▸ BRIEF:
With nothing added and nothing dropped, copy the entire listing.

▸ THE DATA:
------

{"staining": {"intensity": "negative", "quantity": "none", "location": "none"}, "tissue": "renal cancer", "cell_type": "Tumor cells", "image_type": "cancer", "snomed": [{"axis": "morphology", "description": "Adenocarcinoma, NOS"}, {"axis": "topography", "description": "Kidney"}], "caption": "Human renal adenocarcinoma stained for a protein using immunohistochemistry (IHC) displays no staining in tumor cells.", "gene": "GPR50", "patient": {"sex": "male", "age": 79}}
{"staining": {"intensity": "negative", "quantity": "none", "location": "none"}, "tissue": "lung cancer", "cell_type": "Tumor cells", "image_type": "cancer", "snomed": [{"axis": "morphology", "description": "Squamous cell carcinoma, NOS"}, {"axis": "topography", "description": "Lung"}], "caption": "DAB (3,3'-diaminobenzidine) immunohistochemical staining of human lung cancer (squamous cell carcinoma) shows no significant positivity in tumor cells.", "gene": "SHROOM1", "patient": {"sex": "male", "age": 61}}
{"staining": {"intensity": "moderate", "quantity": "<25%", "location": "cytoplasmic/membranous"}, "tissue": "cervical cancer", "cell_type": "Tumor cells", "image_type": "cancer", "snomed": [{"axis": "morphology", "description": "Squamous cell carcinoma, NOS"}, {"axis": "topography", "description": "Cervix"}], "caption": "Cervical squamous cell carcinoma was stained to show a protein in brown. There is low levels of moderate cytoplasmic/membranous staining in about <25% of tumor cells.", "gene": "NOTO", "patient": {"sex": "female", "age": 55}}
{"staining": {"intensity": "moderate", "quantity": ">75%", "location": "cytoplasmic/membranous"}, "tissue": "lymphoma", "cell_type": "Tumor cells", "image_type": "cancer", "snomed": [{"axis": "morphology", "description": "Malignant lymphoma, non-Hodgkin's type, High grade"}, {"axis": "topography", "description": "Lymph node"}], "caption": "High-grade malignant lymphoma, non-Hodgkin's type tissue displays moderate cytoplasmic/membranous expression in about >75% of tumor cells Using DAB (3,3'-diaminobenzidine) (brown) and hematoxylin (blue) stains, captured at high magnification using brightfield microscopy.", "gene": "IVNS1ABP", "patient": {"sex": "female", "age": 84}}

------

▸ RESULT OF THE EXERCISE:
{"staining": {"intensity": "negative", "quantity": "none", "location": "none"}, "tissue": "renal cancer", "cell_type": "Tumor cells", "image_type": "cancer", "snomed": [{"axis": "morphology", "description": "Adenocarcinoma, NOS"}, {"axis": "topography", "description": "Kidney"}], "caption": "Human renal adenocarcinoma stained for a protein using immunohistochemistry (IHC) displays no staining in tumor cells.", "gene": "GPR50", "patient": {"sex": "male", "age": 79}}
{"staining": {"intensity": "negative", "quantity": "none", "location": "none"}, "tissue": "lung cancer", "cell_type": "Tumor cells", "image_type": "cancer", "snomed": [{"axis": "morphology", "description": "Squamous cell carcinoma, NOS"}, {"axis": "topography", "description": "Lung"}], "caption": "DAB (3,3'-diaminobenzidine) immunohistochemical staining of human lung cancer (squamous cell carcinoma) shows no significant positivity in tumor cells.", "gene": "SHROOM1", "patient": {"sex": "male", "age": 61}}
{"staining": {"intensity": "moderate", "quantity": "<25%", "location": "cytoplasmic/membranous"}, "tissue": "cervical cancer", "cell_type": "Tumor cells", "image_type": "cancer", "snomed": [{"axis": "morphology", "description": "Squamous cell carcinoma, NOS"}, {"axis": "topography", "description": "Cervix"}], "caption": "Cervical squamous cell carcinoma was stained to show a protein in brown. There is low levels of moderate cytoplasmic/membranous staining in about <25% of tumor cells.", "gene": "NOTO", "patient": {"sex": "female", "age": 55}}
{"staining": {"intensity": "moderate", "quantity": ">75%", "location": "cytoplasmic/membranous"}, "tissue": "lymphoma", "cell_type": "Tumor cells", "image_type": "cancer", "snomed": [{"axis": "morphology", "description": "Malignant lymphoma, non-Hodgkin's type, High grade"}, {"axis": "topography", "description": "Lymph node"}], "caption": "High-grade malignant lymphoma, non-Hodgkin's type tissue displays moderate cytoplasmic/membranous expression in about >75% of tumor cells Using DAB (3,3'-diaminobenzidine) (brown) and hematoxylin (blue) stains, captured at high magnification using brightfield microscopy.", "gene": "IVNS1ABP", "patient": {"sex": "female", "age": 84}}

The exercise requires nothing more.